■ FRAGMENTO DEL TEXTO:

|---|

Por: Juan Carlos Orrego
Eché un ojo sobre el artículo en que el filósofo Pablo Arango se despacha contra las publicaciones universitarias. Interesante diatriba, sazonada con brío y buen aderezo literario. Sin embargo me parece que, justamente, es más literaria de lo que cree su autor, quien acaso pretendía denunciar objetivamente la corrupción de la universidad pública. Eso sí, acertó escogiendo el medio para difundir su ataque, pues ya en otras ocasiones la revista de Hoyos y Jursich se ha solazado publicando artículos contra las universidades estatales. El Malpensante, loco de fruición ante los vigorosos párrafos de Arango, pasó por alto el parcial impresionismo de su argumentación, y se contentó con la idea de dar un nuevo mandoble contra el "monstruo putrefacto" de las universidades públicas.
Arango siembra expectativas por las que luego no responde, como no sea con las galas de su estilo demoledor. Pero ante su acusación de que las publicaciones en cuestión aquejan una lamentable falta de discusiones serias o críticas genuinas, sus pruebas se limitan a un puñado de ejemplos que, en buena parte, proceden de una misma cocina: la Universidad de Caldas. De modo que el reproche de nuestro filósofo más parece una frase con efecto que una descripción justificada. En algún momento de su despiadada esgrima reconoce que no tiene una idea exacta del volumen de lo que se publica en las universidades colombianas y que solo intuye que es altísimo, pero aún así no tiene problema en condenar la generalidad de esos centros invocando los tres, cinco o siete ejemplos que logra sumar. Y, como ya dije, la mayoría son de la Universidad de Caldas. Se me hace que, si yo recurriera al mismo método de sacar conclusiones nacionales según lo que veo en mi propia parroquia, podría llegar a convicciones opuestas a las de Arango: durante cinco años vi cómo se hacen, con aceptable calidad, las revistas en mi universidad; el poco apoyo que reciben de la administración central; la dificultad con que el editor logra justificar en su plan de trabajo el suficiente tiempo para llevar a cabo, con decencia, su labor; la indiferencia que la editorial universitaria muestra respecto de los afanes divulgativos de las facultades. Sin embargo, no traeré a colación mis ocho o nueve ejemplos para declarar como Quijotes incomprendidos a los editores universitarios del país.

|---|

■ DATOS PROPORCIONADOS:
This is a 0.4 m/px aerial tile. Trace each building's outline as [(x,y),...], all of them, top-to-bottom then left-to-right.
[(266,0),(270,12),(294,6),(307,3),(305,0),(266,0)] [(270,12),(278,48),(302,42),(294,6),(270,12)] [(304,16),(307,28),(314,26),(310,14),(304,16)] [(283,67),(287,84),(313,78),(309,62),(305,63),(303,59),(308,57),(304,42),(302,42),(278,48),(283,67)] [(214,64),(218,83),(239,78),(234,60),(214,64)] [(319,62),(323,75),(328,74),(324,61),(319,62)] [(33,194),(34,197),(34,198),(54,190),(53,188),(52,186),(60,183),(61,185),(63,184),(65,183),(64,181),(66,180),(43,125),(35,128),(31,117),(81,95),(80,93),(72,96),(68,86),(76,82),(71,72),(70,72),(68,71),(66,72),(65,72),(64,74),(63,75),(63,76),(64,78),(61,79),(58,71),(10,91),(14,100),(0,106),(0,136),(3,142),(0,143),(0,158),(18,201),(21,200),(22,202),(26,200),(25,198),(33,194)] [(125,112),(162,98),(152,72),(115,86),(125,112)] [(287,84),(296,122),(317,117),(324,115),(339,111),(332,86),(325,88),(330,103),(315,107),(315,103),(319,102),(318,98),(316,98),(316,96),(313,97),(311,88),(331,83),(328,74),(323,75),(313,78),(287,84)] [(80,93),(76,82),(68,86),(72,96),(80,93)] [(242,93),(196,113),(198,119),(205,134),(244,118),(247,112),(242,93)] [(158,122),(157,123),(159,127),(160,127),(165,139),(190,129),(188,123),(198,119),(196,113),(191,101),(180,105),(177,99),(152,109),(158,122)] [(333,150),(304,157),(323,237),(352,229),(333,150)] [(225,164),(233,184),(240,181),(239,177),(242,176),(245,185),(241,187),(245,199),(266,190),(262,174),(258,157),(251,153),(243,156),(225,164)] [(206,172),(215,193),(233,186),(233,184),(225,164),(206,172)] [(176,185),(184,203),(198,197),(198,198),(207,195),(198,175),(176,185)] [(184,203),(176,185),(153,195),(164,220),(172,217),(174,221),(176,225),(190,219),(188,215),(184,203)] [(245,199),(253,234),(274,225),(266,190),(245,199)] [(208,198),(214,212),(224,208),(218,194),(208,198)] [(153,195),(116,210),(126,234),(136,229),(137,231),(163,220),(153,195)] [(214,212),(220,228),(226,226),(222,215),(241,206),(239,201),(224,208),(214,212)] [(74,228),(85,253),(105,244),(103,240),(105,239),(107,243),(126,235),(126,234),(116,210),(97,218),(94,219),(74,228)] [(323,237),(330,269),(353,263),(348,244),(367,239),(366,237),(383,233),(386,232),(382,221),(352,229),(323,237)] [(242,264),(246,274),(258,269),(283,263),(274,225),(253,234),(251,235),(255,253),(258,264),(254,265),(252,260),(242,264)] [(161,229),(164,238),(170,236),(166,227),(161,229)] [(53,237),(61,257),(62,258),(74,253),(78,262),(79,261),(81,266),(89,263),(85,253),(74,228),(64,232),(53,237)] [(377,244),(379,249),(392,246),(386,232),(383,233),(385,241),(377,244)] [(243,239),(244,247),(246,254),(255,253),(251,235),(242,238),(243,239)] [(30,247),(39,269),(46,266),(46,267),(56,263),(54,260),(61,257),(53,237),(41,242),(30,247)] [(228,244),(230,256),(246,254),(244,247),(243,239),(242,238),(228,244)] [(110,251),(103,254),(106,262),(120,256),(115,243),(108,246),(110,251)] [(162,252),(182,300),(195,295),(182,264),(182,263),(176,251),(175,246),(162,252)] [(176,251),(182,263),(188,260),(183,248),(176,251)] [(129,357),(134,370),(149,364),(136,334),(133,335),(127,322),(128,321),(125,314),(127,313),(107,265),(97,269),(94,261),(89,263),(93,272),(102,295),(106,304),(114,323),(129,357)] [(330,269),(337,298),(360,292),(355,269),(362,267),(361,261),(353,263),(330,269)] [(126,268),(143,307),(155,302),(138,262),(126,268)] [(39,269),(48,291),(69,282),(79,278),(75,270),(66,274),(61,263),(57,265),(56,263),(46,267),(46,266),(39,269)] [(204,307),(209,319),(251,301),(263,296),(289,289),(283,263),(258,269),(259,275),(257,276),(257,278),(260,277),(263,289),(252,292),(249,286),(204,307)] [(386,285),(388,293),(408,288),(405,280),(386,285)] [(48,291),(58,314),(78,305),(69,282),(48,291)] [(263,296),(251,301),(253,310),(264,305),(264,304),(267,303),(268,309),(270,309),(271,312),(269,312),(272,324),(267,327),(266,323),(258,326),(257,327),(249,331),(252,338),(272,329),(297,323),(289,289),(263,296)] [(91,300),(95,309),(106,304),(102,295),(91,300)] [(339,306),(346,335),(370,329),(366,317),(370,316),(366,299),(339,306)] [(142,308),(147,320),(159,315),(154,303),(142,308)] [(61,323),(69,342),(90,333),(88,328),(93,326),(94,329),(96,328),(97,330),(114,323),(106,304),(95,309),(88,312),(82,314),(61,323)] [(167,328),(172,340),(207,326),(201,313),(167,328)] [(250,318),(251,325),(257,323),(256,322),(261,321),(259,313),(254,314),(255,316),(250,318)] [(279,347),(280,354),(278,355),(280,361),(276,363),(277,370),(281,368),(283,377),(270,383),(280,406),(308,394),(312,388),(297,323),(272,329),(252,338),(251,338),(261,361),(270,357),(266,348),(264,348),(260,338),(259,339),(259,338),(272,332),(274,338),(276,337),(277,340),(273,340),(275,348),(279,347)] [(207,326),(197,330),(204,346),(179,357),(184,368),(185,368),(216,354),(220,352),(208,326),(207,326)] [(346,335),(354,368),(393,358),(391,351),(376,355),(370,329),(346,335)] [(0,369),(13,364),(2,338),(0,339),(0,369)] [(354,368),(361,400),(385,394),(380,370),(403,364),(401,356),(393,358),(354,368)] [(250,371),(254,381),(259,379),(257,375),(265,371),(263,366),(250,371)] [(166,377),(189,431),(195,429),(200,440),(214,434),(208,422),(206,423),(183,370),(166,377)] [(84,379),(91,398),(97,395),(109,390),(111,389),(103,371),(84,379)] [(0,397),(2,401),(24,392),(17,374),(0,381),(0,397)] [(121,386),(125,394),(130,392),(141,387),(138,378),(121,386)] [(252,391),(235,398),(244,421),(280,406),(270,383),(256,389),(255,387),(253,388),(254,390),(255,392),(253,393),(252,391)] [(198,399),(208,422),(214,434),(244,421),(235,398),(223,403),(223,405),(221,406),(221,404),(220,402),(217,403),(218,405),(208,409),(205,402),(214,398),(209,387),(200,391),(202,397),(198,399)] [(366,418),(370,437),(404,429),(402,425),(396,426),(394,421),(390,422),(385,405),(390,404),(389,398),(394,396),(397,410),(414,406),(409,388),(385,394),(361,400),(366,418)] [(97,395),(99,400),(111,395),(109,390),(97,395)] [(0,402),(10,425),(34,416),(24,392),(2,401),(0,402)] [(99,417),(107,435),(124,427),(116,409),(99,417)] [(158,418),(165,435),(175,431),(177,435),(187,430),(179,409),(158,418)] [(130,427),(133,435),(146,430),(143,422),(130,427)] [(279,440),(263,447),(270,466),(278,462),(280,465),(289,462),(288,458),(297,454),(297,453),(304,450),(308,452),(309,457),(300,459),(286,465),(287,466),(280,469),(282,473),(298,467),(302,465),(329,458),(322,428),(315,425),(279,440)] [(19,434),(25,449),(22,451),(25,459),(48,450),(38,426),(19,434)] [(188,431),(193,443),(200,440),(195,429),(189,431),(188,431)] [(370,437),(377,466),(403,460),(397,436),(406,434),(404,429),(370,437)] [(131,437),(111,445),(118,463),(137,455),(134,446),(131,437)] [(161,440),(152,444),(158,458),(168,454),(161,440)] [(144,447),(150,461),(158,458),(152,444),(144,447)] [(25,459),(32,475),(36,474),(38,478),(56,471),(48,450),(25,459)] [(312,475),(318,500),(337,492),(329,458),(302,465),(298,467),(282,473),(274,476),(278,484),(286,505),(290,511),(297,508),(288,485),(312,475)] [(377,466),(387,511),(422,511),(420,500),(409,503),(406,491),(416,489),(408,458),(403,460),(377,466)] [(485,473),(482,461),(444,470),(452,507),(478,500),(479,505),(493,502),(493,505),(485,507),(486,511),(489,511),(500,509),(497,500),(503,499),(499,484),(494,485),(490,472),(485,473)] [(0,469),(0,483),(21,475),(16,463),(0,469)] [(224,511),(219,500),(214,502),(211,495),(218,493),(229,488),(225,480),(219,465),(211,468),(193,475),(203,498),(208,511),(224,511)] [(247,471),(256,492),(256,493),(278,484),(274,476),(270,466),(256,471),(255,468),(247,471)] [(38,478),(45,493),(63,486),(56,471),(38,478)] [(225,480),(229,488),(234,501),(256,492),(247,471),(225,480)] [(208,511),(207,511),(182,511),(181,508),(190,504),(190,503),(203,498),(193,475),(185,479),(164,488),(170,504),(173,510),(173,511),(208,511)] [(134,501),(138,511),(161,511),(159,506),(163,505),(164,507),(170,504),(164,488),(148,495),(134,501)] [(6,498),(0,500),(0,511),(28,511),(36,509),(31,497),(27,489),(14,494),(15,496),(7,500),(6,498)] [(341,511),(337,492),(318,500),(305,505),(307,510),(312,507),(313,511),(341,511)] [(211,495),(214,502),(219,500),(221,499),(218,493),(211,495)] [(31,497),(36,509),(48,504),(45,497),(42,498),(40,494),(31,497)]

|---|

■ TAREA PLANTEADA 1:
Por favor, edita el fragmento del texto: copia todo lo que va desde "Por: Juan Carlos" hasta "las universidades públicas.", pero cambia "diatriba" por "invectiva".
■ TAREA PLANTEADA 2:
Responde estas preguntas con base en el fragmento del texto:
(a) ¿De qué universidad procede la mayoría de los ejemplos que usa Arango?
(b) ¿Qué revista difundió el artículo de Arango?
(c) ¿Cuántos años pasó quien escribe viendo cómo se hacen las revistas en su universidad?

■ RESPUESTA CORRECTA 1:
Por: Juan Carlos Orrego
Eché un ojo sobre el artículo en que el filósofo Pablo Arango se despacha contra las publicaciones universitarias. Interesante invectiva, sazonada con brío y buen aderezo literario. Sin embargo me parece que, justamente, es más literaria de lo que cree su autor, quien acaso pretendía denunciar objetivamente la corrupción de la universidad pública. Eso sí, acertó escogiendo el medio para difundir su ataque, pues ya en otras ocasiones la revista de Hoyos y Jursich se ha solazado publicando artículos contra las universidades estatales. El Malpensante, loco de fruición ante los vigorosos párrafos de Arango, pasó por alto el parcial impresionismo de su argumentación, y se contentó con la idea de dar un nuevo mandoble contra el "monstruo putrefacto" de las universidades públicas.

■ RESPUESTA CORRECTA 2:
(a) De la Universidad de Caldas.
(b) El Malpensante.
(c) Cinco años.